Task instructions: Only the count should appear in your answer: how many lines of the data below contain the word "newcommand"?

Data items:
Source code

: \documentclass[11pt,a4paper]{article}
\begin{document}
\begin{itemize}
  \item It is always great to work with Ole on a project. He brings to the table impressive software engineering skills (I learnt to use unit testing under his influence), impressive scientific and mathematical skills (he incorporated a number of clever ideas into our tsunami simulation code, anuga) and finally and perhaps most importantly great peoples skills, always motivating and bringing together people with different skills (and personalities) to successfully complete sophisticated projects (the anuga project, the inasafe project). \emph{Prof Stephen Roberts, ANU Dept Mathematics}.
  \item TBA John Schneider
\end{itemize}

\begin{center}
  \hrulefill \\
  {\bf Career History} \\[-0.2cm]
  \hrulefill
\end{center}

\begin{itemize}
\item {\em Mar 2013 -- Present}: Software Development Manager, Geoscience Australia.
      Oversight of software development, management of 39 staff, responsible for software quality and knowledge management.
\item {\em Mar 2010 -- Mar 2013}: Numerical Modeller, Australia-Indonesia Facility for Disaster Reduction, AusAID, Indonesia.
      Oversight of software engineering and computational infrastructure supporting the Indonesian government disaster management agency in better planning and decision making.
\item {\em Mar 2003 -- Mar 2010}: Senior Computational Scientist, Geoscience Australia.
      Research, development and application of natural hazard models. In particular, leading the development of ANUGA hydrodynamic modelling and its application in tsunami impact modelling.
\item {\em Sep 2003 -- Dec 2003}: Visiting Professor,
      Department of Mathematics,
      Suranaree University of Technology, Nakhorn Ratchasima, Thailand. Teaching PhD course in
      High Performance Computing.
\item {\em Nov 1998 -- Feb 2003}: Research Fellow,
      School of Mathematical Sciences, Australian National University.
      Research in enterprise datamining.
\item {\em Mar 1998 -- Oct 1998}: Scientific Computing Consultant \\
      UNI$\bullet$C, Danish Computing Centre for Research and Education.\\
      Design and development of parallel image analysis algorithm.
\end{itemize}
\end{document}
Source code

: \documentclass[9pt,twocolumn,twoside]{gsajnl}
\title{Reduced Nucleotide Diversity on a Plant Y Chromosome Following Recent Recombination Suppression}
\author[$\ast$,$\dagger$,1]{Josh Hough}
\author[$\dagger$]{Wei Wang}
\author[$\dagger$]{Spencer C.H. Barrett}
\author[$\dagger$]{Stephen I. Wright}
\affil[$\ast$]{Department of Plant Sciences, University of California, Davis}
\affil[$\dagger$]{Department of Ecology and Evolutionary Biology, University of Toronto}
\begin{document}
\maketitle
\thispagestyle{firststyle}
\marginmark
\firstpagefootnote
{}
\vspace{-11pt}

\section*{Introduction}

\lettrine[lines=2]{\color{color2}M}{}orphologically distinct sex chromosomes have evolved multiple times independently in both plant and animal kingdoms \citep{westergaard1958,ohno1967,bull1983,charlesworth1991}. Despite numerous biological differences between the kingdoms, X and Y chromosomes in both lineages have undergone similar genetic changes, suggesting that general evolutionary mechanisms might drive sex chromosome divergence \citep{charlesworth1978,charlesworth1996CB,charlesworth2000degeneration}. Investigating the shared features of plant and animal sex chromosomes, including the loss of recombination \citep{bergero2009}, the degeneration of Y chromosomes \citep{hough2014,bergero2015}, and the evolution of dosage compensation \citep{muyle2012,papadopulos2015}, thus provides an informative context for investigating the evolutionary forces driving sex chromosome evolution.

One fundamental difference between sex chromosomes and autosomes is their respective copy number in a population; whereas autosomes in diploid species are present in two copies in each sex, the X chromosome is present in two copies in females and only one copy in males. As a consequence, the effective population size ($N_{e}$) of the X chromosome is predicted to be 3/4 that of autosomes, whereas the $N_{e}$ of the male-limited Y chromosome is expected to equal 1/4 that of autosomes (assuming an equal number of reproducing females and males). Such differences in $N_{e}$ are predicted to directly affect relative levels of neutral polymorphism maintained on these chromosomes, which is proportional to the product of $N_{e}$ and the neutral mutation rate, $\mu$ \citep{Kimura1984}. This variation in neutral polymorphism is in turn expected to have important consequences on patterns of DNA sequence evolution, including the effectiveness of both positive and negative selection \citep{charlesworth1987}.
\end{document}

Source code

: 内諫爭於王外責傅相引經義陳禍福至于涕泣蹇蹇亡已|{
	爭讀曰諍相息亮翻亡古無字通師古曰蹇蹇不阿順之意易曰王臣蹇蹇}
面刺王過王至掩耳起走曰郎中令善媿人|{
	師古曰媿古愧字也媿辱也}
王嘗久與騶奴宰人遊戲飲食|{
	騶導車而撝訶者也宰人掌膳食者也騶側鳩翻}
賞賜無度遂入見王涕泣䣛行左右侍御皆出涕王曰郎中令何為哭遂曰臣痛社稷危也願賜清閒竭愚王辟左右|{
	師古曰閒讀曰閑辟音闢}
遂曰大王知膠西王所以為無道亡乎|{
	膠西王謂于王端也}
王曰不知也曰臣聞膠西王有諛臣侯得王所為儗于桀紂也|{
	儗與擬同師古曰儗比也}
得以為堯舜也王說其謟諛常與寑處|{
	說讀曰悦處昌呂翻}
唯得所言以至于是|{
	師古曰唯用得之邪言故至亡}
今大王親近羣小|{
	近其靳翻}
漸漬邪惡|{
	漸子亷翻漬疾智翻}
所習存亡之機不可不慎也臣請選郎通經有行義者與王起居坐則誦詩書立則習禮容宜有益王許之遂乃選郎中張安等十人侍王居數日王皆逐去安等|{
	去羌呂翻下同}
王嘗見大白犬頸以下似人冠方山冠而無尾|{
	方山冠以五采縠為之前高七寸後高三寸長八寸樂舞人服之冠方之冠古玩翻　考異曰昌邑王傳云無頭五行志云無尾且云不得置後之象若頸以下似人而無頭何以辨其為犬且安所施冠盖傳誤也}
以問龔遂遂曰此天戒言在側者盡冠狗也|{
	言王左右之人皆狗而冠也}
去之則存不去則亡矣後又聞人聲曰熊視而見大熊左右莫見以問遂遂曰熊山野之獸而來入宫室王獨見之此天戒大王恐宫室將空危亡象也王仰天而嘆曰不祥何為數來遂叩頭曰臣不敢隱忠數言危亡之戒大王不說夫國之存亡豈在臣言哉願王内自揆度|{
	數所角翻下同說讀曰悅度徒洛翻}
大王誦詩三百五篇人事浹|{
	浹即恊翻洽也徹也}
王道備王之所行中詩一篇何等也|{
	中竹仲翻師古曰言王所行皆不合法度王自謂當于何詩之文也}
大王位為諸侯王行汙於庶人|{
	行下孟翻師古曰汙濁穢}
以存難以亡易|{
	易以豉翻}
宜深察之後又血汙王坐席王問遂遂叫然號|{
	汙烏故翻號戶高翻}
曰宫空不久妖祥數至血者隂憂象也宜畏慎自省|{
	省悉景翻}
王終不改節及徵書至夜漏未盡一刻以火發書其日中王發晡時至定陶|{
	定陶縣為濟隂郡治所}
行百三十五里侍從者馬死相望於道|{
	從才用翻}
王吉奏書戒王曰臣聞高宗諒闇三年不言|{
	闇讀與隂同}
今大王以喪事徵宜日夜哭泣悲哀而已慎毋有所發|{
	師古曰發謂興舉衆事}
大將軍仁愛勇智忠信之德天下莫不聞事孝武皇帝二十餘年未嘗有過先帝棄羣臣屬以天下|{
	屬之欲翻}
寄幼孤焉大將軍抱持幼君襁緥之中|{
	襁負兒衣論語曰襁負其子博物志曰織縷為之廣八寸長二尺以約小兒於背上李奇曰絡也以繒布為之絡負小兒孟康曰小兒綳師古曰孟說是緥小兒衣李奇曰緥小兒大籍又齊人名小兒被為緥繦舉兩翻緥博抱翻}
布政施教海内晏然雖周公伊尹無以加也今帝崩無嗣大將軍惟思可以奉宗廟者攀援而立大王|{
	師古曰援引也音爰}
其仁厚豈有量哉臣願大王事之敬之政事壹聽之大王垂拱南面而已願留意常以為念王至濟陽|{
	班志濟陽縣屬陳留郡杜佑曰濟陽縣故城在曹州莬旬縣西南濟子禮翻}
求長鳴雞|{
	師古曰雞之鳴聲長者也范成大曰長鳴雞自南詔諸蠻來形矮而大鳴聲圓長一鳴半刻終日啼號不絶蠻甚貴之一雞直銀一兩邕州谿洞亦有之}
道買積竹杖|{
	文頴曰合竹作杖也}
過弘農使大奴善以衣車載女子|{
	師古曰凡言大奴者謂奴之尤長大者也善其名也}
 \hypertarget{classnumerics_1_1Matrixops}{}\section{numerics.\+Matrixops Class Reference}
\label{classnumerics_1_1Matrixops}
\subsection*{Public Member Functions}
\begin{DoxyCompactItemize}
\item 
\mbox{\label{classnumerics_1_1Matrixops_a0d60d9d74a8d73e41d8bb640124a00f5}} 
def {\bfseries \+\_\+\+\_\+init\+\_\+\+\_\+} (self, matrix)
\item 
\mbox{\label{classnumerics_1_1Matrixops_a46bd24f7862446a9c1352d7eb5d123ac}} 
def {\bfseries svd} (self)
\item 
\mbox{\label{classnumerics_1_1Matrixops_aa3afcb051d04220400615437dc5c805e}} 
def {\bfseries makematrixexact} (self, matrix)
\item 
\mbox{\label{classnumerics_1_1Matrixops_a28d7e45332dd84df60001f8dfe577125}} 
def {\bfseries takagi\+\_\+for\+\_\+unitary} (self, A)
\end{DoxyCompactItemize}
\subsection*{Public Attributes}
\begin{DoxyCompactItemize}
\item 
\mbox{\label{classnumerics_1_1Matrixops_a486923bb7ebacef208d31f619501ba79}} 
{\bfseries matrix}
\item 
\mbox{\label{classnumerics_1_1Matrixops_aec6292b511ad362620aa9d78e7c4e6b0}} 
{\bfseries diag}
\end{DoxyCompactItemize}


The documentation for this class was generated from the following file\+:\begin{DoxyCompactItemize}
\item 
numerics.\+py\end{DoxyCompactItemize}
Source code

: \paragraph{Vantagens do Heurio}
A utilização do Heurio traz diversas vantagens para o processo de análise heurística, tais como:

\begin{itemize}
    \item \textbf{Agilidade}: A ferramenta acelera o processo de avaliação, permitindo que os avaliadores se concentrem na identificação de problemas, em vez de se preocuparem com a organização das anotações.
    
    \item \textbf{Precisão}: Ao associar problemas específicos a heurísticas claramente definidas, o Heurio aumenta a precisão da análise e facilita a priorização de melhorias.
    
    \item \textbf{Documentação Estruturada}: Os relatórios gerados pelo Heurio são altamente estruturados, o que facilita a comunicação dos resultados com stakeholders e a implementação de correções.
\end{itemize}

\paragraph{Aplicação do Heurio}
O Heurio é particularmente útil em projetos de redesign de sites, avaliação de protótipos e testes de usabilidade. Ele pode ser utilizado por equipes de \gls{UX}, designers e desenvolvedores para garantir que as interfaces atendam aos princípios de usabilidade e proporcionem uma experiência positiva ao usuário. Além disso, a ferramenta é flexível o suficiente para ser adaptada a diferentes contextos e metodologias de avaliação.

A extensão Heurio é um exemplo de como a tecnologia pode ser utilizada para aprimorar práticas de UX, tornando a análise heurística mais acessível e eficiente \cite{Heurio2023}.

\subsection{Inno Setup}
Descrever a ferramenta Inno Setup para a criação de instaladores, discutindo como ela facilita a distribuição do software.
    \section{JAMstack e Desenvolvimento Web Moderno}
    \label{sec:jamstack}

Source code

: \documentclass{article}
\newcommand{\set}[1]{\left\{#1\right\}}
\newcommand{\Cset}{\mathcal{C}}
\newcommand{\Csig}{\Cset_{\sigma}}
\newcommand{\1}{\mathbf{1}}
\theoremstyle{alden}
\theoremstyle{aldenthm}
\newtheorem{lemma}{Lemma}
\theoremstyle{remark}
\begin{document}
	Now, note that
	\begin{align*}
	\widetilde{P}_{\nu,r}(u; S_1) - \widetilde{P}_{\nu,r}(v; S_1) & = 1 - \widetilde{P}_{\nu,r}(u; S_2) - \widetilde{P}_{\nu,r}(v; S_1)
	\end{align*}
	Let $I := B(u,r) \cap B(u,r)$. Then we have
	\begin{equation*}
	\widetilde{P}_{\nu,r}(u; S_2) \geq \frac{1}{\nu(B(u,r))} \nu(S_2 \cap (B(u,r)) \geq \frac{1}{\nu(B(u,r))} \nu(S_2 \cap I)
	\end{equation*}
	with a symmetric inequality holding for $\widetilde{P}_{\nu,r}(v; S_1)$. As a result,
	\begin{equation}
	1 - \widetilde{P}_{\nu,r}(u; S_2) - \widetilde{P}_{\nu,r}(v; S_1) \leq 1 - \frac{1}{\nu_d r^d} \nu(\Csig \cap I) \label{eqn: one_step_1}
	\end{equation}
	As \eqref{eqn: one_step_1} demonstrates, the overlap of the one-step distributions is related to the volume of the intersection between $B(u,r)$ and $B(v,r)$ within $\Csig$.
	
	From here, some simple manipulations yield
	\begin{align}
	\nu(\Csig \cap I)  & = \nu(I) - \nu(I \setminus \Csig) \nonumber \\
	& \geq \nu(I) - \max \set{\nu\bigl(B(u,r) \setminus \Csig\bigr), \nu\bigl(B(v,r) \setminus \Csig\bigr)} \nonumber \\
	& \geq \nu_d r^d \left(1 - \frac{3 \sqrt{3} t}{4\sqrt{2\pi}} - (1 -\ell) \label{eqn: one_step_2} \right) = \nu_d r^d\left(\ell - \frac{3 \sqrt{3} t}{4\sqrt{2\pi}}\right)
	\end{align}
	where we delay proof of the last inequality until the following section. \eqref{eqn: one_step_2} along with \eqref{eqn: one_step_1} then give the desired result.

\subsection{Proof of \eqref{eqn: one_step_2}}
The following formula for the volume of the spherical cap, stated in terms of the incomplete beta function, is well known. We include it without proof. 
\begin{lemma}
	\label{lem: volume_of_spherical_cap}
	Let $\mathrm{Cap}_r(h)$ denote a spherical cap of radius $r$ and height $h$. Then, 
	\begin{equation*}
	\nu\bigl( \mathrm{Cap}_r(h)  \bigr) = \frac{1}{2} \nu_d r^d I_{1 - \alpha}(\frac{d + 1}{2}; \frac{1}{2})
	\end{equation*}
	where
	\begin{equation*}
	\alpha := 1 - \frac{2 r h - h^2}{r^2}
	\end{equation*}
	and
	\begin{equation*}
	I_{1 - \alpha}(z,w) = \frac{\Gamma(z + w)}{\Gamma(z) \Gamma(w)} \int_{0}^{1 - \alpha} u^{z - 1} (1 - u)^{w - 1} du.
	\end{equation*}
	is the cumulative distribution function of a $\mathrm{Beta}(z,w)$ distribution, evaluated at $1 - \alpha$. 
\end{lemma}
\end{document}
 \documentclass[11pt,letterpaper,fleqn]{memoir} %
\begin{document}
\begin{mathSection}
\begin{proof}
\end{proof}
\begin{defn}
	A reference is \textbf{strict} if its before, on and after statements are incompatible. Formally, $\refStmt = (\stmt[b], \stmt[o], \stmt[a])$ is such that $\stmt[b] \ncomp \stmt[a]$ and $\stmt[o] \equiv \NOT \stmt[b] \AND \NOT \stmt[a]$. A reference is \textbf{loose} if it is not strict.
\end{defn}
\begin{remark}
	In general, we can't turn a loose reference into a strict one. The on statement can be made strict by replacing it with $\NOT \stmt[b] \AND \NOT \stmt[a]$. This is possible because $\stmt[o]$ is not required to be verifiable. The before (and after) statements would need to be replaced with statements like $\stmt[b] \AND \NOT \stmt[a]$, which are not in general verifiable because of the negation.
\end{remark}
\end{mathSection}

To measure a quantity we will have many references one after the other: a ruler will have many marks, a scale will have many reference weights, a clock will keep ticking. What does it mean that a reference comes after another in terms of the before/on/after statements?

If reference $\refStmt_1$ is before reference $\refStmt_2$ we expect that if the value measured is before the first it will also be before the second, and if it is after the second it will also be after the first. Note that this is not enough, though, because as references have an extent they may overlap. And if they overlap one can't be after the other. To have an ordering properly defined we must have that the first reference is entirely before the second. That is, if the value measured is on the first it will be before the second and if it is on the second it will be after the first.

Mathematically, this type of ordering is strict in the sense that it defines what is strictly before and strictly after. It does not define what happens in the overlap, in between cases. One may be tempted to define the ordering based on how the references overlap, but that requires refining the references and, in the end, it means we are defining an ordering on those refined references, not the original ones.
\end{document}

Written reply: 4